Patient and Caregiver Treatment Preferences in Type 2 and Non-ambulatory Type 3 Spinal Muscular Atrophy: A Discrete Choice Experiment Survey in Five European Countries

Background Spinal muscular atrophy (SMA) is a rare neuromuscular disease that affects motor neurons, resulting in progressive skeletal muscle weakness and atrophy. Objective The aim of this study was to examine treatment preferences of patients and caregivers of patients with Type 2 and non-ambulatory Type 3 SMA in the Netherlands, Belgium, Finland, Ireland and Portugal. Methods A discrete choice experiment (DCE) survey was developed to elicit the preferences of adult patients and caregivers regarding different treatment aspects of SMA. This survey built on the design of a similar study undertaken in the UK. The DCE described choice questions in terms of attributes and levels combined using a D-efficient design.
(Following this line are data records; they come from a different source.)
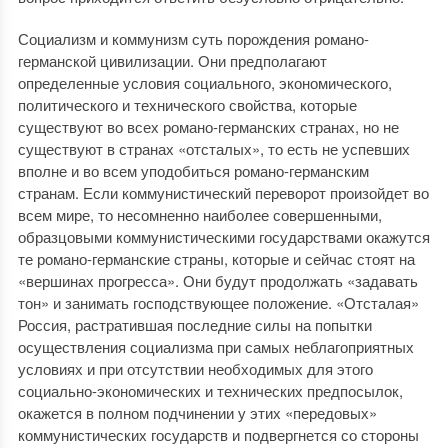
Социализм и коммунизм суть порождения романо-
германской цивилизации. Они предполагают
определенные условия социального, экономического,
политического и технического свойства, которые
существуют во всех романо-германских странах, но не
существуют в странах «отсталых», то есть не успевших
вполне и во всем уподобиться романо-германским
странам. Если коммунистический переворот произойдет во
всем мире, то несомненно наиболее совершенными,
образцовыми коммунистическими государствами окажутся
те романо-германские страны, которые и сейчас стоят на
«вершинах прогресса». Они будут продолжать «задавать
тон» и занимать господствующее положение. «Отсталая»
Россия, растратившая последние силы на попытки
осуществления социализма при самых неблагоприятных
условиях и при отсутствии необходимых для этого
социально-экономических и технических предпосылок,
окажется в полном подчинении у этих «передовых»
коммунистических государств и подвергнется со стороны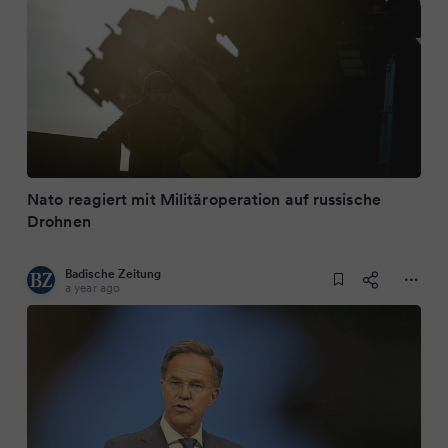
Nato reagiert mit Militäroperation auf russische
Drohnen
Badische Zeitung
a year ago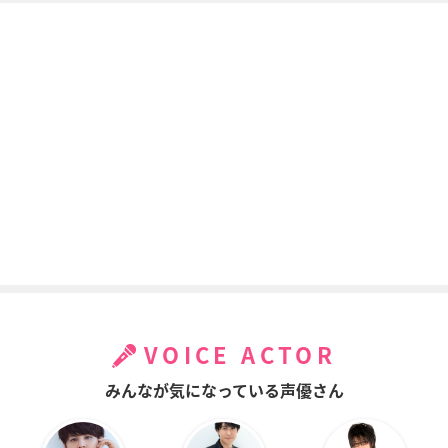
VOICE ACTOR
みんなが気になっている声優さん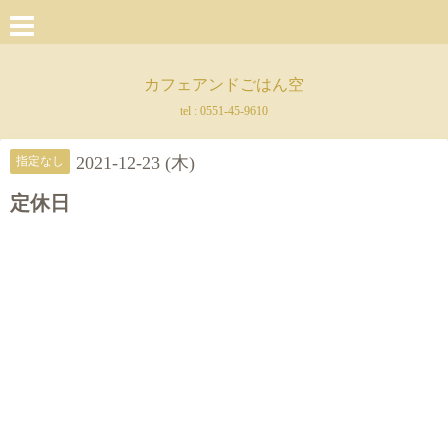
カフェアンドごはん空
tel :
0551-45-9610
2021-12-23 (木)
指定なし
定休日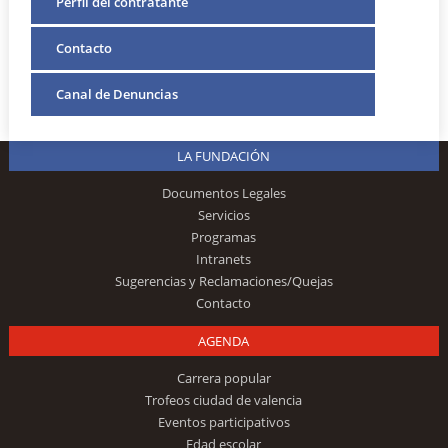
Perfil del contratante
Contacto
Canal de Denuncias
LA FUNDACIÓN
Documentos Legales
Servicios
Programas
Intranets
Sugerencias y Reclamaciones/Quejas
Contacto
AGENDA
Carrera popular
Trofeos ciudad de valencia
Eventos participativos
Edad escolar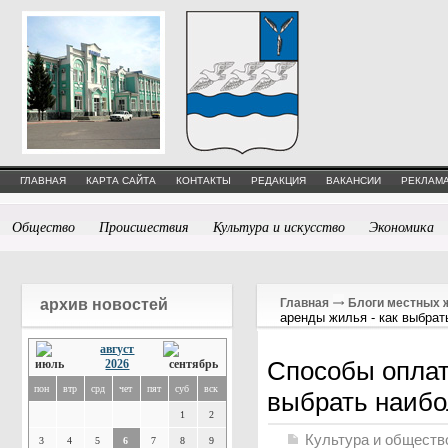
ГЛАВНАЯ
КАРТА САЙТА
КОНТАКТЫ
РЕДАКЦИЯ
ВАКАНСИИ
РЕКЛАМА
Общество
Происшествия
Культура и искусство
Экономика
архив новостей
Главная
Блоги местных 
аренды жилья - как выбра
август
Способы оплат
2026
пон
втр
срд
чет
пят
суб
вск
выбрать наибо
1
2
Культура и обществ
3
4
5
6
7
8
9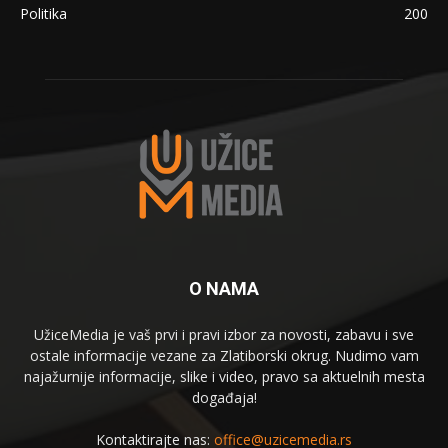
Politika
200
O NAMA
UžiceMedia je vaš prvi i pravi izbor za novosti, zabavu i sve
ostale informacije vezane za Zlatiborski okrug. Nudimo vam
najažurnije informacije, slike i video, pravo sa aktuelnih mesta
događaja!
Kontaktirajte nas:
office@uzicemedia.rs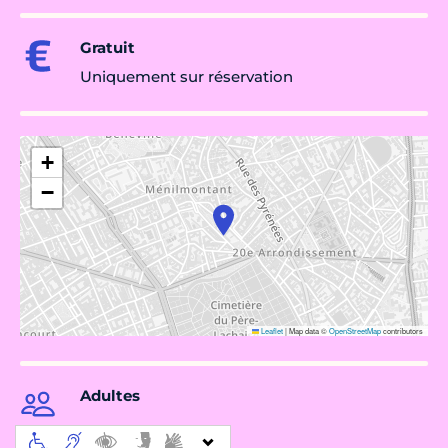
Gratuit
Uniquement sur réservation
+
−
Leaflet
|
Map data ©
OpenStreetMap
contributors
Adultes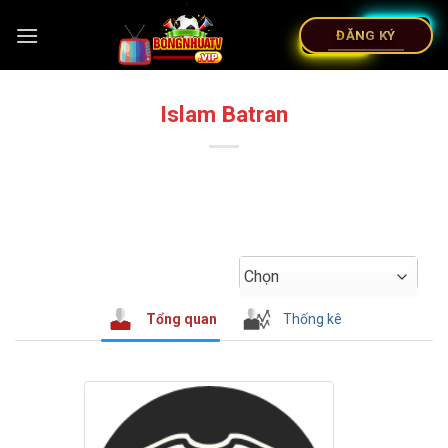
ĐĂNG KÝ
Islam Batran
Chọn
Tổng quan
Thống kê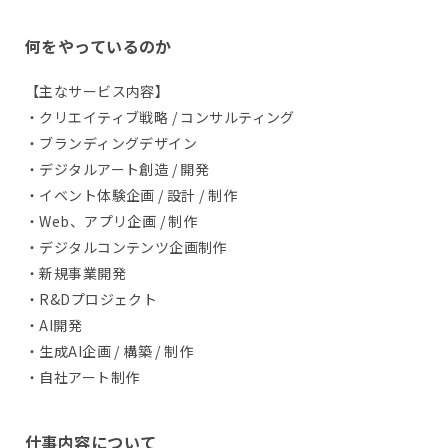
何をやっているのか
【主なサービス内容】
・クリエイティブ戦略 / コンサルティング
・ブランディングデザイン
・デジタルアート創造 / 開発
・イベント体験企画 / 設計 / 制作
・Web、アプリ企画 / 制作
・デジタルコンテンツ企画制作
・新規事業開発
・R&Dプロジェクト
・AI開発
・生成AI企画 / 構築 / 制作
・自社アート制作
仕事内容について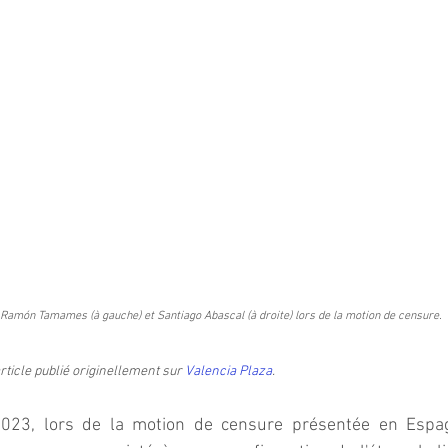
Ramón Tamames (à gauche) et Santiago Abascal (à droite) lors de la motion de censure.
rticle publié originellement sur 
Valencia Plaza
.
23, lors de la motion de censure présentée en Espagn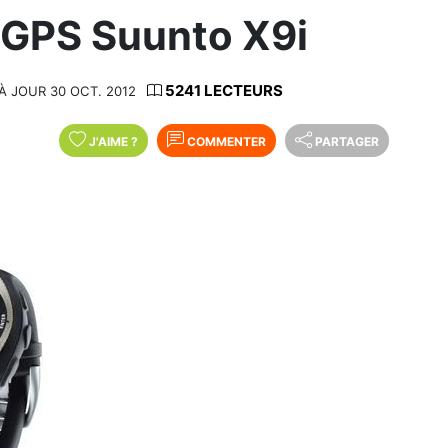
 GPS Suunto X9i
5241 LECTEURS
À JOUR 30 OCT. 2012
J'AIME
?
COMMENTER
PARTAGER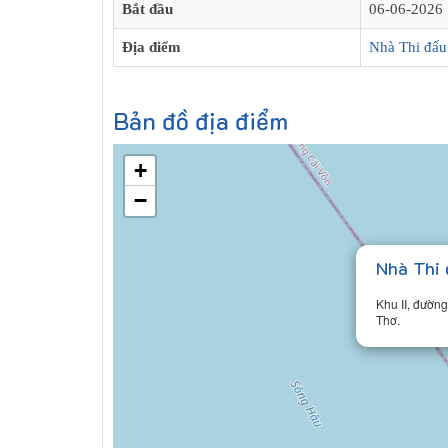
Bắt đầu
06-06-2026 
Địa điểm
Nhà Thi đấu
Bản đồ địa điểm
+
−
Nhà Thi
Khu II, đường
Thơ.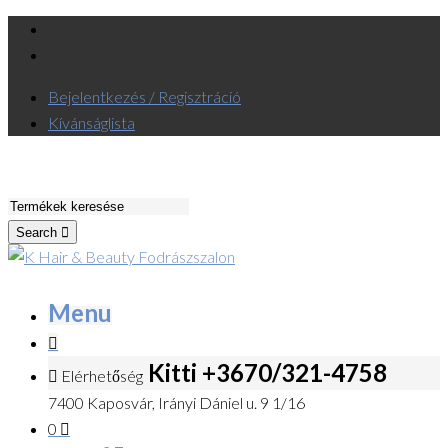
Bejelentkezés / Regisztráció
Kívánságlista
Search
Menu
Kitti +3670/321-4758
Elérhetőség
7400 Kaposvár, Irányi Dániel u. 9 1/16
0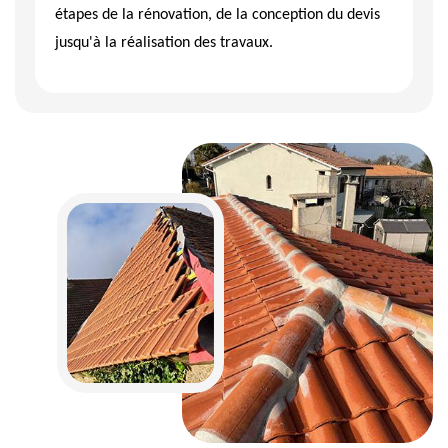
étapes de la rénovation, de la conception du devis
jusqu'à la réalisation des travaux.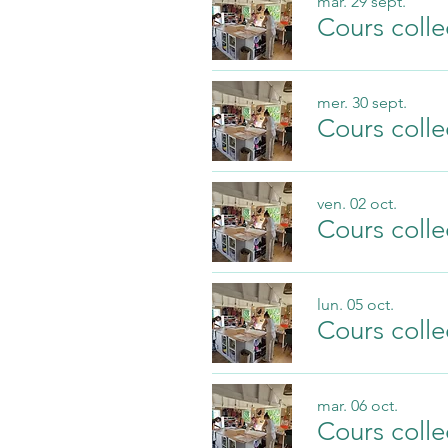
mar. 29 sept.
Cours colle
mer. 30 sept.
Cours colle
ven. 02 oct.
Cours colle
lun. 05 oct.
Cours colle
mar. 06 oct.
Cours colle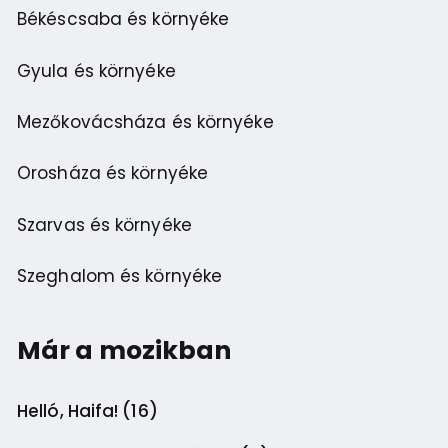
Békéscsaba és környéke
Gyula és környéke
Mezőkovácsháza és környéke
Orosháza és környéke
Szarvas és környéke
Szeghalom és környéke
Már a mozikban
Helló, Haifa! (16)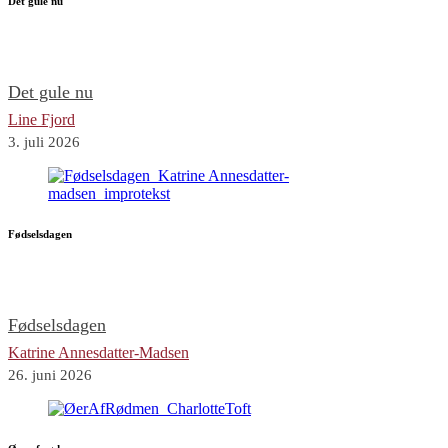
Det gule nu
Det gule nu
Line Fjord
3. juli 2026
Fødselsdagen
Fødselsdagen
Katrine Annesdatter-Madsen
26. juni 2026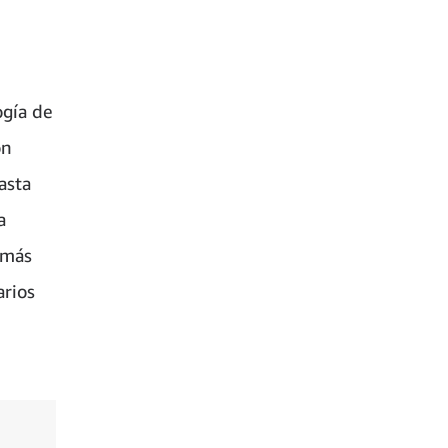
ogía de
ón
asta
a
 más
arios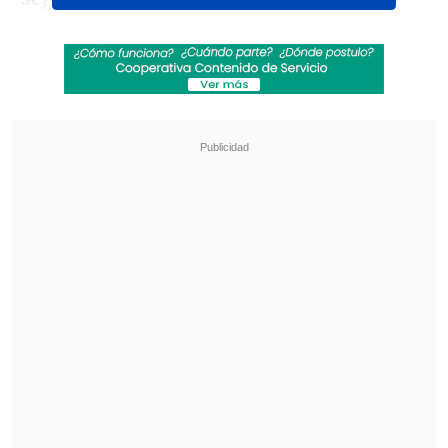
marcando
su primera incursión en un
formato de telerrealidad.
La empresaria
explicó que aceptó el desafío motivada
por la posibilidad de ponerse a prueba en
un contexto distinto a los que ha
enfrentado hasta ahora.
Revisa también
Ratifican multa contra Canal 13 por emitir
reportaje con audios de "extremo sufrimiento
humano"
"Siguen su vida normalmente": Yamila Reyna
cuestiona la efectividad de la justicia en casos
de VIF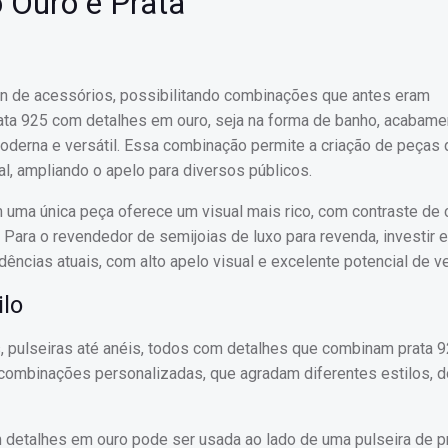
 Ouro e Prata
gn de acessórios, possibilitando combinações que antes eram
ata 925 com detalhes em ouro, seja na forma de banho, acabame
oderna e versátil. Essa combinação permite a criação de peça
l, ampliando o apelo para diversos públicos.
m uma única peça oferece um visual mais rico, com contraste de
 Para o revendedor de semijoias de luxo para revenda, investir 
ências atuais, com alto apelo visual e excelente potencial de v
ilo
s, pulseiras até anéis, todos com detalhes que combinam prata 9
 combinações personalizadas, que agradam diferentes estilos, d
 detalhes em ouro pode ser usada ao lado de uma pulseira de p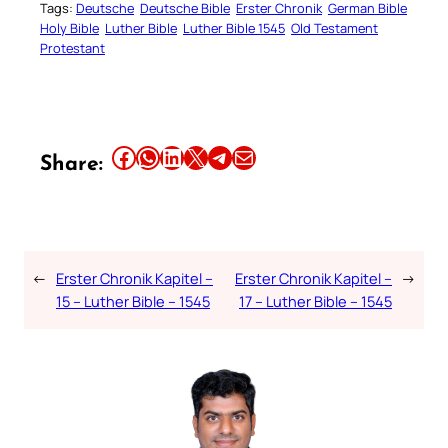
Tags:
Deutsche
Deutsche Bible
Erster Chronik
German Bible
Holy Bible
Luther Bible
Luther Bible 1545
Old Testament
Protestant
Share this article on Facebook
Share this article on WhatsApp
Share this article on LinkedIn
Share this article on X
Share this article on Telegram
Email this Article
Share:
←
Erster Chronik Kapitel –
Erster Chronik Kapitel –
→
15 – Luther Bible – 1545
17 – Luther Bible – 1545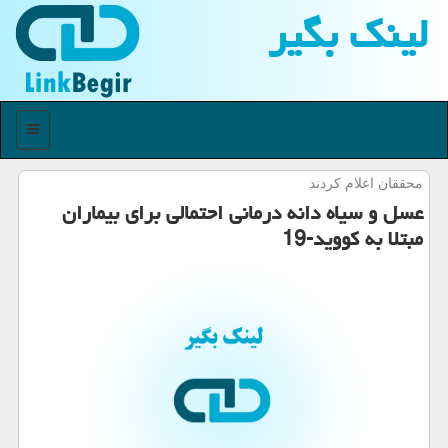
لینك بگیر
منو
محققان اعلام كردند
عسل و سیاه دانه درمانی احتمالی برای بیماران
مبتلا به كووید-19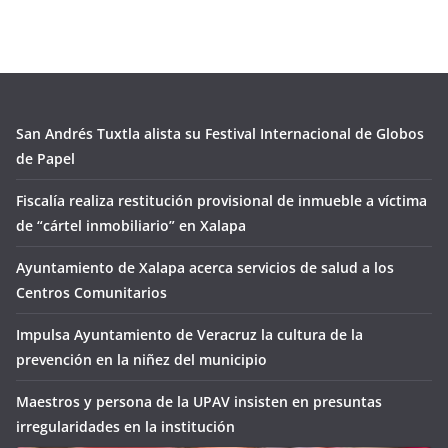
San Andrés Tuxtla alista su Festival Internacional de Globos
de Papel
Fiscalía realiza restitución provisional de inmueble a víctima
de “cártel inmobiliario” en Xalapa
Ayuntamiento de Xalapa acerca servicios de salud a los
Centros Comunitarios
Impulsa Ayuntamiento de Veracruz la cultura de la
prevención en la niñez del municipio
Maestros y persona de la UPAV insisten en presuntas
irregularidades en la institución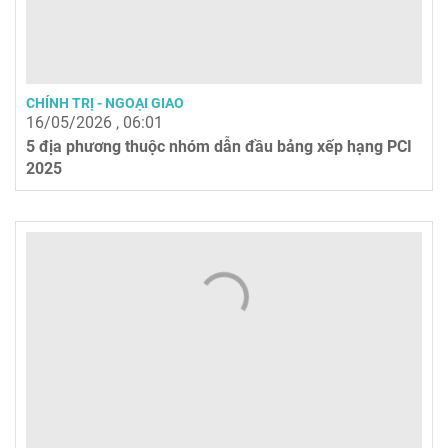
CHÍNH TRỊ - NGOẠI GIAO
16/05/2026 , 06:01
5 địa phương thuộc nhóm dẫn đầu bảng xếp hạng PCI
2025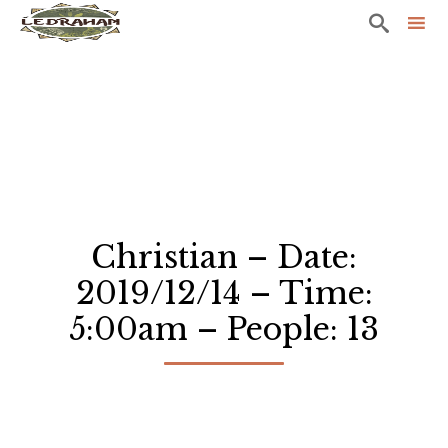

Sk
to
co
Christian – Date:
2019/12/14 – Time:
5:00am – People: 13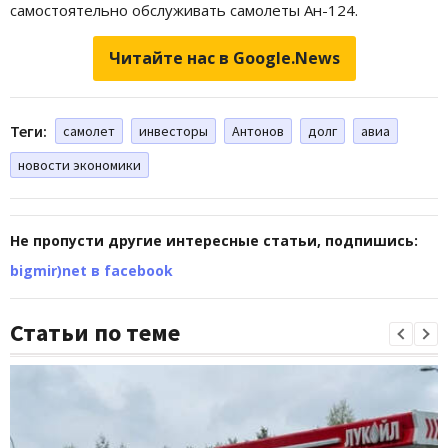
самостоятельно обслуживать самолеты Ан-124.
Читайте нас в Google.News
Теги:
самолет
инвесторы
Антонов
долг
авиа
новости экономики
Не пропусти другие интересные статьи, подпишись:
bigmir)net в facebook
Статьи по теме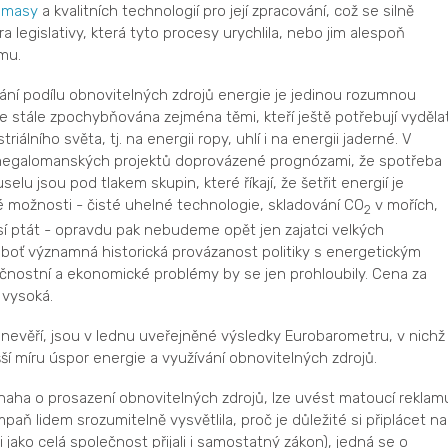
omasy
a kvalitních technologií pro její zpracování, což se silně
 legislativy, která tyto procesy urychlila, nebo jim alespoň
mu.
ání podílu obnovitelných zdrojů energie je jedinou rozumnou
e stále zpochybňována zejména těmi, kteří ještě potřebují vyděla
álního světa, tj. na energii ropy, uhlí i na energii jaderné. V
hy megalomanských projektů doprovázené prognózami, že spotřeba
elu jsou pod tlakem skupin, které říkají, že šetřit energií je
vé možnosti - čisté uhelné technologie, skladování CO
v mořích,
2
í ptát - opravdu pak nebudeme opět jen zajatci velkých
eboť významná historická provázanost politiky s energetickým
čnostní a ekonomické problémy by se jen prohloubily. Cena za
 vysoká.
š nevěří, jsou v lednu uveřejněné výsledky Eurobarometru, v nichž
í míru úspor energie a využívání obnovitelných zdrojů.
snaha o prosazení obnovitelných zdrojů, lze uvést matoucí reklam
paň lidem srozumitelně vysvětlila, proč je důležité si připlácet na
 jako celá společnost přijali i samostatný zákon), jedná se o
The attributes described improvements or worsening in motor and breathing function. The mode of treatment administration (intrathecal injection, single intravenous infusion or regular oral therapy) was described. Treatment risks and side effects related to currently available treatments including risk of liver injury, fatigue, headache, nausea, diarrhoea and rash were described. Lastly, an attribute described whether a treatment had evidence of treatment effectiveness in different SMA types. Participants were recruited via patient advocacy associations to complete an online survey. A clustered conditional logit model was used to estimate treatment preferences. Results Participants (n = 65) were 4.8 times and 8.1 times more likely to choose a treatment with stable or improved (vs worse) motor function, respectively. Similarly, participants were 4.3 times and 5.8 times more likely to choose stable or improved (vs worse) breathing function, respectively. Treatments with a risk of liver injury, fatigue, headache and nausea were 1.6 times less likely to be chosen than treatments with a risk of diarrhoea and rash. Treatments with demonstrated effectiveness in Type 1 SMA only were 2.3 times less likely to be chosen than those with demonstrated effectiveness in Types 1–3 SMA. Treatments administered via intrathecal injections were also 1.8 times less likely to be chosen than daily oral treatments. Discussion Study results show the importance of improvement as well as stabilisation of motor and breathing function to patients and caregivers, and a preference for oral treatments, treatments with demonstrated effectiveness in Types 2–3 SMA, and avoidance of liver injury risk.